Supermarkets are planning to shrink products and use cheaper ingredients in an attempt to avoid raising prices post-referendum.
Since the Brexit vote, the pound has fallen and is now worth 10% less than before, meaning British companies have to pay more for imports. But following a lengthy price war, supermarkets are more reluctant than ever to charge customers more.
In a new report, the Bank of England says that some will have to pass their higher costs on to customers all the same.
"There was little evidence of pass‑through to retail pricing as yet, but there were signs that would begin over the coming months, with the extent of the depreciation helping persuade some retailers of the need for higher prices," the authors say.
Others, though, are trying to solve the problem by cutting back on either the size or the quality of their products.
"Retailers were very cautious about any increases in prices, given that consumers remained highly price sensitive, and so the extent and timing of pass‑through would largely depend on competitors' actions, particularly in food retail," reads the report.
"Some food retailers were re‑engineering products to maintain existing prices."
Even without the increased costs from the devalued pound, though, manufacturers have been shrinking products to avoid putting up the price. Earlier this year, Which? found that Andrex toilet rolls had become 8% smaller, for example, without any drop in price.
Meanwhile, McVitie's Digestives dark chocolate biscuits shrank by 10% - but the price in Tesco actually went up from £1.59 to £1.69.
"Shrinking products can be a sneaky way of increasing prices.

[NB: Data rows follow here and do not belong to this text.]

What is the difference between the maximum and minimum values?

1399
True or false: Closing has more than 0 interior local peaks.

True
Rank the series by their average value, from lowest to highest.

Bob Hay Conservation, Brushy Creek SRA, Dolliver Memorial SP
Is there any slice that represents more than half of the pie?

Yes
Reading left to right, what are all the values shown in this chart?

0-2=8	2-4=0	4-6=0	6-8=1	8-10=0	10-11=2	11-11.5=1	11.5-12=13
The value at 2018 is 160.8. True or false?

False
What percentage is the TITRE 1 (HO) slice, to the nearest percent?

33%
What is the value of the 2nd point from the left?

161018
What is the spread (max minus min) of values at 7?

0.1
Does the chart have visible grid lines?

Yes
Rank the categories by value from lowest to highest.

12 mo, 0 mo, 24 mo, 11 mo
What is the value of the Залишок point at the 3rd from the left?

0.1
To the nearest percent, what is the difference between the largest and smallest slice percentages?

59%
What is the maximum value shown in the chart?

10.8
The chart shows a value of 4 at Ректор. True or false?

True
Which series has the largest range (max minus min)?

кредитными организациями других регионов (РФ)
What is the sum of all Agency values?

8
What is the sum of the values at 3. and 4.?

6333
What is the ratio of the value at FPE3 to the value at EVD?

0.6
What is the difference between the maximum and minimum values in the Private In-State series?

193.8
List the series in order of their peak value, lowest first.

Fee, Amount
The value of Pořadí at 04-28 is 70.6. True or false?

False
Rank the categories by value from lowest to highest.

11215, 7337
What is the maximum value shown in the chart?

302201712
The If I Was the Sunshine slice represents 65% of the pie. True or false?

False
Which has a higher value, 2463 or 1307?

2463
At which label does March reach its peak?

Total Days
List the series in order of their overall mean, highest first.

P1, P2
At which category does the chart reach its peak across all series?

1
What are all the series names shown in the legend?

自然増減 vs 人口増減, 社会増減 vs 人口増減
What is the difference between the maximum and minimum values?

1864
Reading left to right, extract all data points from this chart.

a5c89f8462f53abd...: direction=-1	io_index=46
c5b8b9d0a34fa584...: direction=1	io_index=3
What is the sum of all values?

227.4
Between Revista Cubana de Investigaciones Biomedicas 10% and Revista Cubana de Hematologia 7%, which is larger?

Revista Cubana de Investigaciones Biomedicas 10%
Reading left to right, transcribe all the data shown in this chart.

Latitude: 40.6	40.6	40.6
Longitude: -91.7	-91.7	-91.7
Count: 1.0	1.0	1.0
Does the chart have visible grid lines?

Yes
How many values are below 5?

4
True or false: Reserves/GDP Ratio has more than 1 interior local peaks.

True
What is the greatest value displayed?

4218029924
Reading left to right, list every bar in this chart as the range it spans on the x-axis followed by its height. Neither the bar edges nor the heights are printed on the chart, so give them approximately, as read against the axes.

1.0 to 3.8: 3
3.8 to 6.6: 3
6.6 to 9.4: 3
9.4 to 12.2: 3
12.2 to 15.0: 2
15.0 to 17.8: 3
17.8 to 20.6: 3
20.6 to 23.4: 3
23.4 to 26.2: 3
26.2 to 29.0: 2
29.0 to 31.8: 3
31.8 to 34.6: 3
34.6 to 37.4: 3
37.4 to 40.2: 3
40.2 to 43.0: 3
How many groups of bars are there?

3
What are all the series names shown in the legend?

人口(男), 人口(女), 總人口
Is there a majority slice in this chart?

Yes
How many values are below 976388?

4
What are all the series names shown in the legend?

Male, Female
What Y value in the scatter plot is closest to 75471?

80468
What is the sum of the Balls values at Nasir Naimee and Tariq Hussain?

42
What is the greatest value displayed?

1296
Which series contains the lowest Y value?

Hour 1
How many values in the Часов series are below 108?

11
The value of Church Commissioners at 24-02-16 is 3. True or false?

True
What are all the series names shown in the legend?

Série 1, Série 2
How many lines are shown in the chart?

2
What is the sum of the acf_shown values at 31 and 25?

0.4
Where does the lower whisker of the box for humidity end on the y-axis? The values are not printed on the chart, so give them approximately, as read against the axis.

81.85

We want manufacturers and supermarkets to be upfront so consumers aren't misled," Which? editor Richard Headland said.
This morning, the Office for National Statistics said that the Brexit vote hasn't yet had a major impact on the economy overall.
"It hasn't fallen at the first fence but longer-term effects remain to be seen," said chief economist Joe Grice.
Meanwhile, the OECD has revised its forecast for the UK this year up from 1.7% to 1.8% - but warned that harder times are to come. It has halved its forecast for next year to 1% - the biggest downgrade for any major advanced economy.